Job: Rewrite all the material below with each "catalogue / barcode" changed to "catalog / barcode", leaving everything else as it is.

Listed records:
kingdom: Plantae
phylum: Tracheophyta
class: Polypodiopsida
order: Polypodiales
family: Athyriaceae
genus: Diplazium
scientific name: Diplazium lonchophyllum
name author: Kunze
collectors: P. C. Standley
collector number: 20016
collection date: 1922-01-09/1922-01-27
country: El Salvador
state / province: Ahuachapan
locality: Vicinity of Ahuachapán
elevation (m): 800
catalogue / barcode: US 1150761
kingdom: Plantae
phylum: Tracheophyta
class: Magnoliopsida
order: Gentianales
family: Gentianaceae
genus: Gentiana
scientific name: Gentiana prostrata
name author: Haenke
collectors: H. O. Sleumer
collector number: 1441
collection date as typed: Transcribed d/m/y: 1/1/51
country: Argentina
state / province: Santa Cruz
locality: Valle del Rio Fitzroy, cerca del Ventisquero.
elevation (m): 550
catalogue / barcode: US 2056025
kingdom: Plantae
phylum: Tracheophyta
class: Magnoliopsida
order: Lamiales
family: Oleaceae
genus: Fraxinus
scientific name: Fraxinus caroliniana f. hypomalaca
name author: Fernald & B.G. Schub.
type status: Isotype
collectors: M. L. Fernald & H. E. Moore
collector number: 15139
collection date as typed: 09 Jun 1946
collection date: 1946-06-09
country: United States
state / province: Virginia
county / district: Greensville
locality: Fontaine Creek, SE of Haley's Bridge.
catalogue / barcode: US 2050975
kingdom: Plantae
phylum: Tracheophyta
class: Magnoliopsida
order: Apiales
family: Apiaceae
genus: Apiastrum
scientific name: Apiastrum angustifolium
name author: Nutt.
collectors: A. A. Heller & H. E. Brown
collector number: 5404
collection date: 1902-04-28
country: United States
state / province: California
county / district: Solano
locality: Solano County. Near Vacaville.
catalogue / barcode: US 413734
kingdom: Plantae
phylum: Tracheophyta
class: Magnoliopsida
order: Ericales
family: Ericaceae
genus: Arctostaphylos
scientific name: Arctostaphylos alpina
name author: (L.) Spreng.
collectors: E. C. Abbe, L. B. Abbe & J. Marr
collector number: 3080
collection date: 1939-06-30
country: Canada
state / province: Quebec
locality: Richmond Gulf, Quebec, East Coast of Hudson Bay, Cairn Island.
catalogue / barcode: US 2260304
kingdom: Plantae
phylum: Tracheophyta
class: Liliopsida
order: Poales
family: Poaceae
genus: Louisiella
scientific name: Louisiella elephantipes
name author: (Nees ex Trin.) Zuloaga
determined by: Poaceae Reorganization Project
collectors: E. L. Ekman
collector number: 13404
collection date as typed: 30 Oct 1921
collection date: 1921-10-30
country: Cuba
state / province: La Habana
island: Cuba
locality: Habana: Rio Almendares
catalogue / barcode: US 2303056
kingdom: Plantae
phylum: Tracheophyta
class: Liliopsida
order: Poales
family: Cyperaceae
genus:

Correct answer:
kingdom: Plantae
phylum: Tracheophyta
class: Polypodiopsida
order: Polypodiales
family: Athyriaceae
genus: Diplazium
scientific name: Diplazium lonchophyllum
name author: Kunze
collectors: P. C. Standley
collector number: 20016
collection date: 1922-01-09/1922-01-27
country: El Salvador
state / province: Ahuachapan
locality: Vicinity of Ahuachapán
elevation (m): 800
catalog / barcode: US 1150761
kingdom: Plantae
phylum: Tracheophyta
class: Magnoliopsida
order: Gentianales
family: Gentianaceae
genus: Gentiana
scientific name: Gentiana prostrata
name author: Haenke
collectors: H. O. Sleumer
collector number: 1441
collection date as typed: Transcribed d/m/y: 1/1/51
country: Argentina
state / province: Santa Cruz
locality: Valle del Rio Fitzroy, cerca del Ventisquero.
elevation (m): 550
catalog / barcode: US 2056025
kingdom: Plantae
phylum: Tracheophyta
class: Magnoliopsida
order: Lamiales
family: Oleaceae
genus: Fraxinus
scientific name: Fraxinus caroliniana f. hypomalaca
name author: Fernald & B.G. Schub.
type status: Isotype
collectors: M. L. Fernald & H. E. Moore
collector number: 15139
collection date as typed: 09 Jun 1946
collection date: 1946-06-09
country: United States
state / province: Virginia
county / district: Greensville
locality: Fontaine Creek, SE of Haley's Bridge.
catalog / barcode: US 2050975
kingdom: Plantae
phylum: Tracheophyta
class: Magnoliopsida
order: Apiales
family: Apiaceae
genus: Apiastrum
scientific name: Apiastrum angustifolium
name author: Nutt.
collectors: A. A. Heller & H. E. Brown
collector number: 5404
collection date: 1902-04-28
country: United States
state / province: California
county / district: Solano
locality: Solano County. Near Vacaville.
catalog / barcode: US 413734
kingdom: Plantae
phylum: Tracheophyta
class: Magnoliopsida
order: Ericales
family: Ericaceae
genus: Arctostaphylos
scientific name: Arctostaphylos alpina
name author: (L.) Spreng.
collectors: E. C. Abbe, L. B. Abbe & J. Marr
collector number: 3080
collection date: 1939-06-30
country: Canada
state / province: Quebec
locality: Richmond Gulf, Quebec, East Coast of Hudson Bay, Cairn Island.
catalog / barcode: US 2260304
kingdom: Plantae
phylum: Tracheophyta
class: Liliopsida
order: Poales
family: Poaceae
genus: Louisiella
scientific name: Louisiella elephantipes
name author: (Nees ex Trin.) Zuloaga
determined by: Poaceae Reorganization Project
collectors: E. L. Ekman
collector number: 13404
collection date as typed: 30 Oct 1921
collection date: 1921-10-30
country: Cuba
state / province: La Habana
island: Cuba
locality: Habana: Rio Almendares
catalog / barcode: US 2303056
kingdom: Plantae
phylum: Tracheophyta
class: Liliopsida
order: Poales
family: Cyperaceae
genus:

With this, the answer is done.